Materials provided Block Start

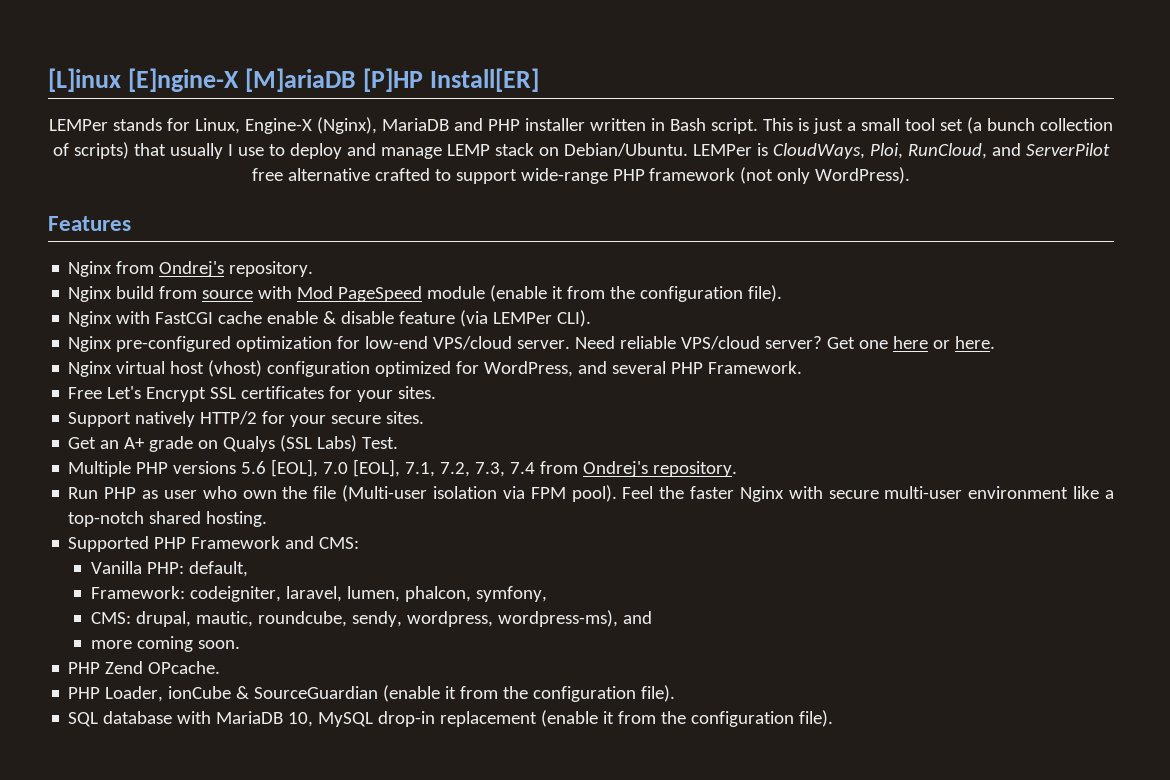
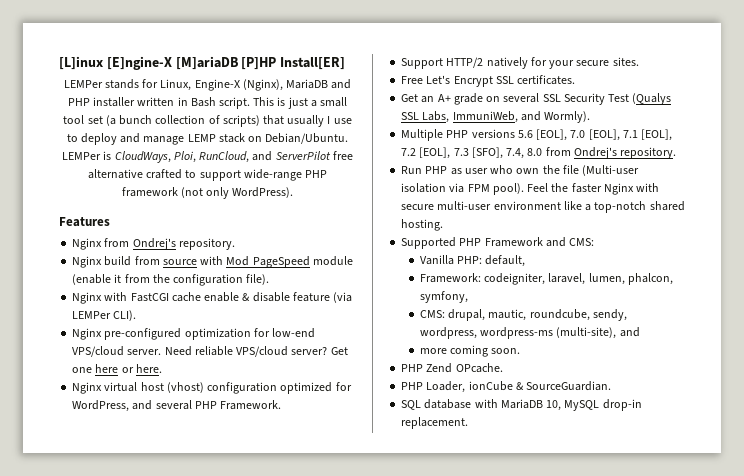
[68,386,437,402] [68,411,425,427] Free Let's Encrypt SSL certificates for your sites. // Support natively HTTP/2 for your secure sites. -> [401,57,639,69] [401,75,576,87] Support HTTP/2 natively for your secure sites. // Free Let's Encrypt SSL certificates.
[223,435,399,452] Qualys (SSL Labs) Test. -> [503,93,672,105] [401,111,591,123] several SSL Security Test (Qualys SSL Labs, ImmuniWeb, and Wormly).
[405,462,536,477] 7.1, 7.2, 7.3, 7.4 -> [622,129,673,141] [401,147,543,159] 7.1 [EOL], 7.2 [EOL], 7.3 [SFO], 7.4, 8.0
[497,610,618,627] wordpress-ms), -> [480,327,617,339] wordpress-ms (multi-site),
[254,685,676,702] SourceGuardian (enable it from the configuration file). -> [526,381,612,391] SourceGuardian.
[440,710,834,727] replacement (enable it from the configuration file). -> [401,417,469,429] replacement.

Materials provided Block End
Materials provided Block Start

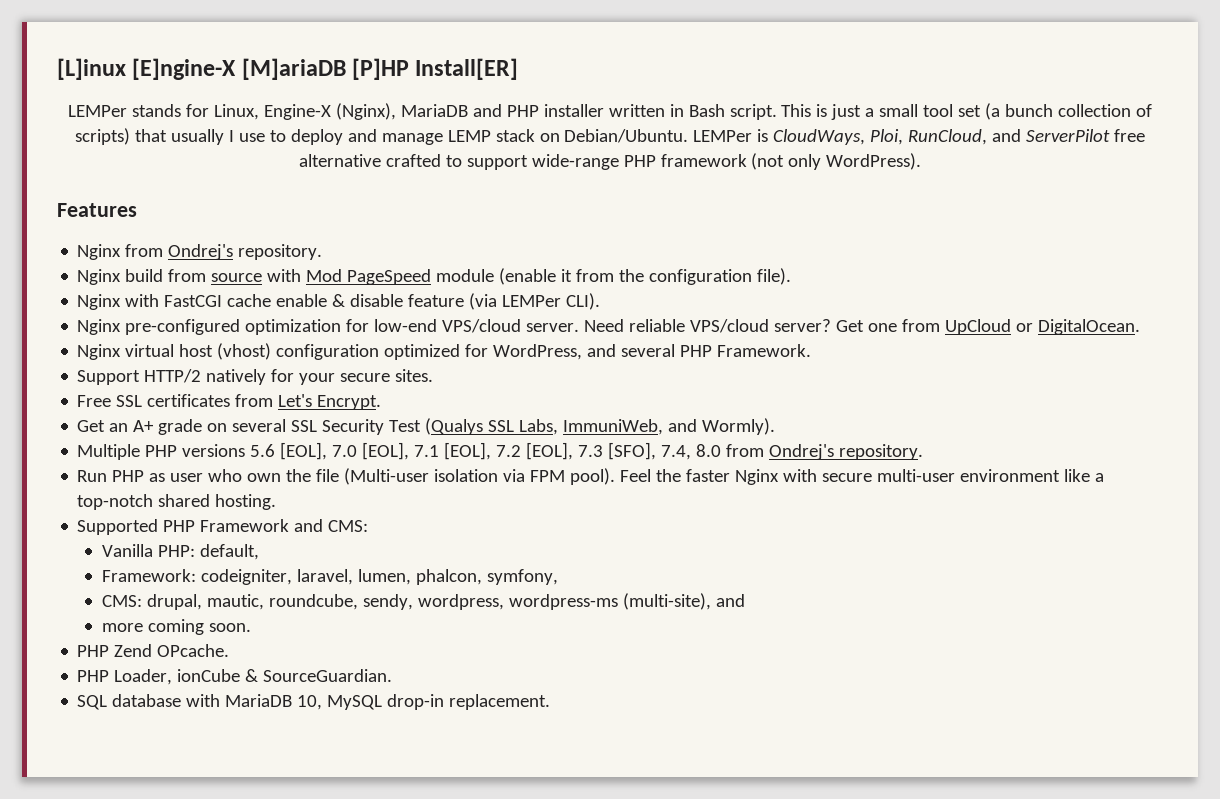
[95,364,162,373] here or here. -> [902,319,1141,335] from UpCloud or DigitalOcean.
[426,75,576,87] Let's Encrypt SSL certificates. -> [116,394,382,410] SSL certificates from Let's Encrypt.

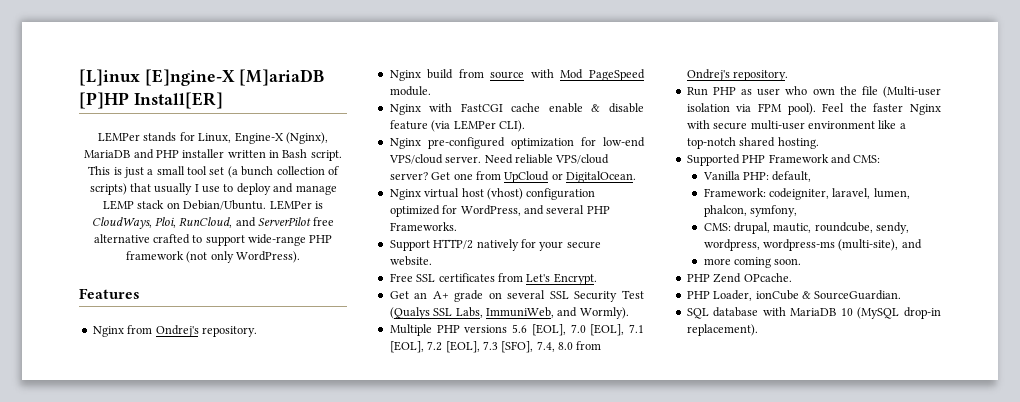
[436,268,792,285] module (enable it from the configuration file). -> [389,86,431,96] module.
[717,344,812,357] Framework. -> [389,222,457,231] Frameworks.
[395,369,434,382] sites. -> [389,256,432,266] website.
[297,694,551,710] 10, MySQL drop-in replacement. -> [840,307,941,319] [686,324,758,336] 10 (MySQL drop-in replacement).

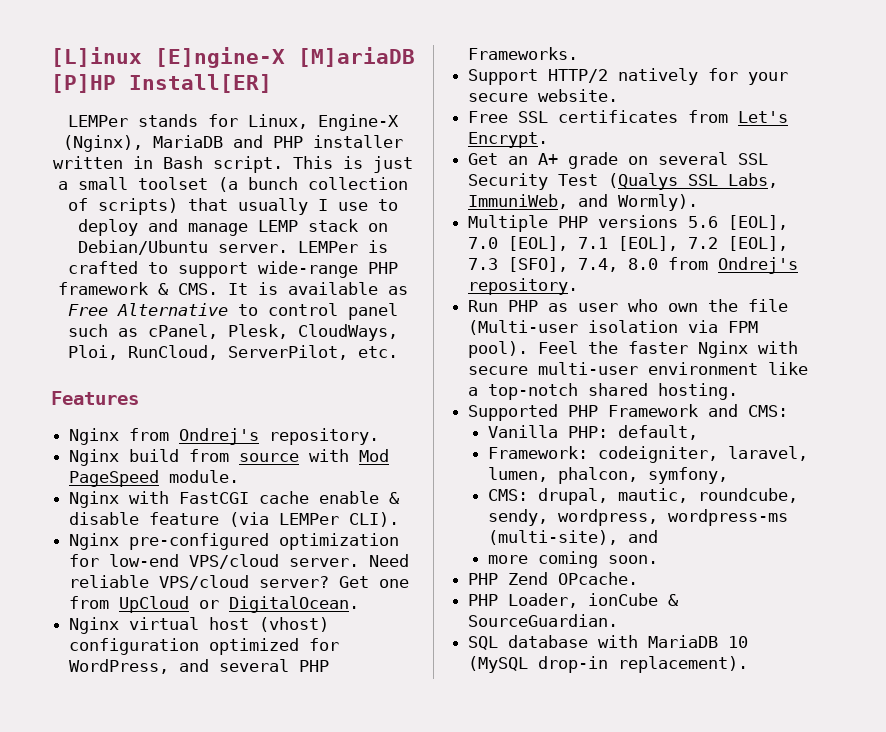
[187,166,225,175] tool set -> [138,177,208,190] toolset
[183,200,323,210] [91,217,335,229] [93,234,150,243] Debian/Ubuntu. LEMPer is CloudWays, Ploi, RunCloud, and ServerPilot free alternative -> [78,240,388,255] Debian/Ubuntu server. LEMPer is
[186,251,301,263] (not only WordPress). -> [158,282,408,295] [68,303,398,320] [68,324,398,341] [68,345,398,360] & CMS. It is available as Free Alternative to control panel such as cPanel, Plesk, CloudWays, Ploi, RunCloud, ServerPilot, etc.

Materials provided Block End

Using the data above, retype exactly and only the lines from the one containing "[436,268,792,285] module (enable" up to and including the one containing "[186,251,301,263] (not only", with no pictures carried over.

**Answer space:**
[436,268,792,285] module (enable it from the configuration file). -> [389,86,431,96] module.
[717,344,812,357] Framework. -> [389,222,457,231] Frameworks.
[395,369,434,382] sites. -> [389,256,432,266] website.
[297,694,551,710] 10, MySQL drop-in replacement. -> [840,307,941,319] [686,324,758,336] 10 (MySQL drop-in replacement).

[187,166,225,175] tool set -> [138,177,208,190] toolset
[183,200,323,210] [91,217,335,229] [93,234,150,243] Debian/Ubuntu. LEMPer is CloudWays, Ploi, RunCloud, and ServerPilot free alternative -> [78,240,388,255] Debian/Ubuntu server. LEMPer is
[186,251,301,263] (not only WordPress). -> [158,282,408,295] [68,303,398,320] [68,324,398,341] [68,345,398,360] & CMS. It is available as Free Alternative to control panel such as cPanel, Plesk, CloudWays, Ploi, RunCloud, ServerPilot, etc.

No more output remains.